Now heresy may become the new holy writ, as evidence has emerged that pre-Clovis immigrations may have occurred more than 30,000 years ago.

Adovasio's own discoveries during the 1970s at the Meadowcroft Rockshelter near Avella helped cast doubt on the Clovis-first idea. Evidence indicates that Meadowcroft, and several other sites, may have been inhabited thousands of years before the Clovis "boundary."

Seeds of doubt germinated in the 1980s and early '90s, as an international team of archeologists headed by Thomas D. Dillehay of the University of Kentucky reported evidence of a major pre-Clovis settlement at Monte Verde in southern Chile.

Stone tools and other artifacts at Monte Verde differed from those found at Clovis excavations, indicating that these were people from a distinctly different culture. Using radioactive carbon dating, archeologists concluded that people lived at Monte Verde at least 1,000 years before the oldest known Clovis settlements in North America.

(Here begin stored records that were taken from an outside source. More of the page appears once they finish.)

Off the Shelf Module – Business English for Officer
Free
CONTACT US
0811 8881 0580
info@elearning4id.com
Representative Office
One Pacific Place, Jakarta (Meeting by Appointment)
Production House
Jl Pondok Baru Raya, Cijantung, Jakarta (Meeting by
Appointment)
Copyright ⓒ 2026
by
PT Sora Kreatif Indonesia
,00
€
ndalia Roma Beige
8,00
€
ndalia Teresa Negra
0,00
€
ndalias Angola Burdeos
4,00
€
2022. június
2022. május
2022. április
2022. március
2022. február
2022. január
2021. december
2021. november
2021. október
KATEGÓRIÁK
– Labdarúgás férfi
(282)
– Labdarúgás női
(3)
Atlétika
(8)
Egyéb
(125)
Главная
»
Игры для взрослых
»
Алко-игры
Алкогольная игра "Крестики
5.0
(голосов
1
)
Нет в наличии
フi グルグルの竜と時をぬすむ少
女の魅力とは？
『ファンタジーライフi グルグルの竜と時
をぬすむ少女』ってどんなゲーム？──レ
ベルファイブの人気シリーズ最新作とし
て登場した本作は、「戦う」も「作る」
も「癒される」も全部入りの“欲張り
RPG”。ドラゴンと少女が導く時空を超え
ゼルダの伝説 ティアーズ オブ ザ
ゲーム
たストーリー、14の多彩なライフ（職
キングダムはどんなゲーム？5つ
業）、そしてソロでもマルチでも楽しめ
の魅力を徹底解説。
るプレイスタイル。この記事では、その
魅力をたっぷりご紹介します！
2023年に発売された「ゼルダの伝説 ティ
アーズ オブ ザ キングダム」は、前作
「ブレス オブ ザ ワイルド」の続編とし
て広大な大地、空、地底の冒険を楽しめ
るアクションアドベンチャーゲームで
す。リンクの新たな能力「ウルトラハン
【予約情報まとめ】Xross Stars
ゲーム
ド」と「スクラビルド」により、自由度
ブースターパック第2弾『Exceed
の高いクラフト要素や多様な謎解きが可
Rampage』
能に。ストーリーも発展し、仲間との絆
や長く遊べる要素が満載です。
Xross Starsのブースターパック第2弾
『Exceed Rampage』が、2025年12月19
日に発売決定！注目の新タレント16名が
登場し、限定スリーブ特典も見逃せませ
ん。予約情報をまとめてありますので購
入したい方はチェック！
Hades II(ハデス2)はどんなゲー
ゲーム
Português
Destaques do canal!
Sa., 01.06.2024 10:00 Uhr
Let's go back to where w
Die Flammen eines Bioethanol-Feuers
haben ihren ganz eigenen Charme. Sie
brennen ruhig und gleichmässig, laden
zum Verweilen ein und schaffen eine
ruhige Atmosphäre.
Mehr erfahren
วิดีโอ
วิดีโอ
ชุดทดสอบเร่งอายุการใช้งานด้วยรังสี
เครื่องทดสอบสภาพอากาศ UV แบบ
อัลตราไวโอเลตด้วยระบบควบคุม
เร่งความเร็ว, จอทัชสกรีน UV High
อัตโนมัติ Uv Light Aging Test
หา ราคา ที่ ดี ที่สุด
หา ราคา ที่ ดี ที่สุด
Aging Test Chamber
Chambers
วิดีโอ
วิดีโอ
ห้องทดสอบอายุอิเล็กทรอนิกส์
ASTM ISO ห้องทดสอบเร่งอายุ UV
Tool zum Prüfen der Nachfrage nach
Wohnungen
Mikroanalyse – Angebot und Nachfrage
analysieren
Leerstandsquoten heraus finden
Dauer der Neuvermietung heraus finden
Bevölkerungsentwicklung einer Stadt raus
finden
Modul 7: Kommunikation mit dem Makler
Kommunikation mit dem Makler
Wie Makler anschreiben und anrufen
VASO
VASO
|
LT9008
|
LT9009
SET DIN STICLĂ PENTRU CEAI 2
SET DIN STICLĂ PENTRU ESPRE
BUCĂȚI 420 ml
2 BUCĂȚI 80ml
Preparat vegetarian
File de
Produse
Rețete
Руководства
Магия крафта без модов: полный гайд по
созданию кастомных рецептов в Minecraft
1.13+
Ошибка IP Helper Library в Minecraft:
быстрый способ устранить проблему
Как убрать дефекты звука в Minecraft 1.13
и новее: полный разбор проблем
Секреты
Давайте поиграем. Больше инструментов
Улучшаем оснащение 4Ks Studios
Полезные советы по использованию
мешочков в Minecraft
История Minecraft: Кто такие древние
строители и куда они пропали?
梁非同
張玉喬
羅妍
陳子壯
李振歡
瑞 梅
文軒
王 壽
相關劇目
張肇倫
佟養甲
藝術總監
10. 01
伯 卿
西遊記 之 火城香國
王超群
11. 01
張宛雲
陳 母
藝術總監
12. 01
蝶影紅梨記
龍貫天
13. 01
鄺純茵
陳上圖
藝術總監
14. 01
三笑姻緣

Material from a second possible habitation site nearby suggested that Monte Verde was occupied 25,000 to 42,000 years ago. The first scientific reports from excavations at Monte Verde in the late 1970s were greeted with disbelief. But in 1997, Adovasio led an expert team that visited Monte Verde and validated the findings.

"Monte Verde had a stunning effect," said Bradley Lepper, archeologist with the Ohio Historical Society in Columbus. "It let the genie out of the bottle. Now it is anybody's guess when the first people arrived in the New World, where they arrived and how they got here."

Monte Verde created another dilemma for the Clovis-first hypothesis: Monte Verde is almost 10,000 miles south of the land bridge.

The "bridge," 55 miles long and up to 1,000 miles wide, was sea floor exposed when climatic change plunged Earth into an Ice Age. Sea levels dropped by about 300 feet because water was locked up in vast ice sheets up to two miles thick. As the climate warmed, the ice sheets melted, raising ocean levels and submerging the land bridge.

Scientists such as Johanna Nichols of the University of California at Berkeley calculate that the migration from Alaska to southern Chile would have taken thousands of years.

Yet the Monte Verde people already lived in Chile a millennium before the first known Clovis settlements in North America.

Artifacts suggest that Monte Verde people were not new arrivals, noted David J. Meltzer of Southern Methodist University in Dallas.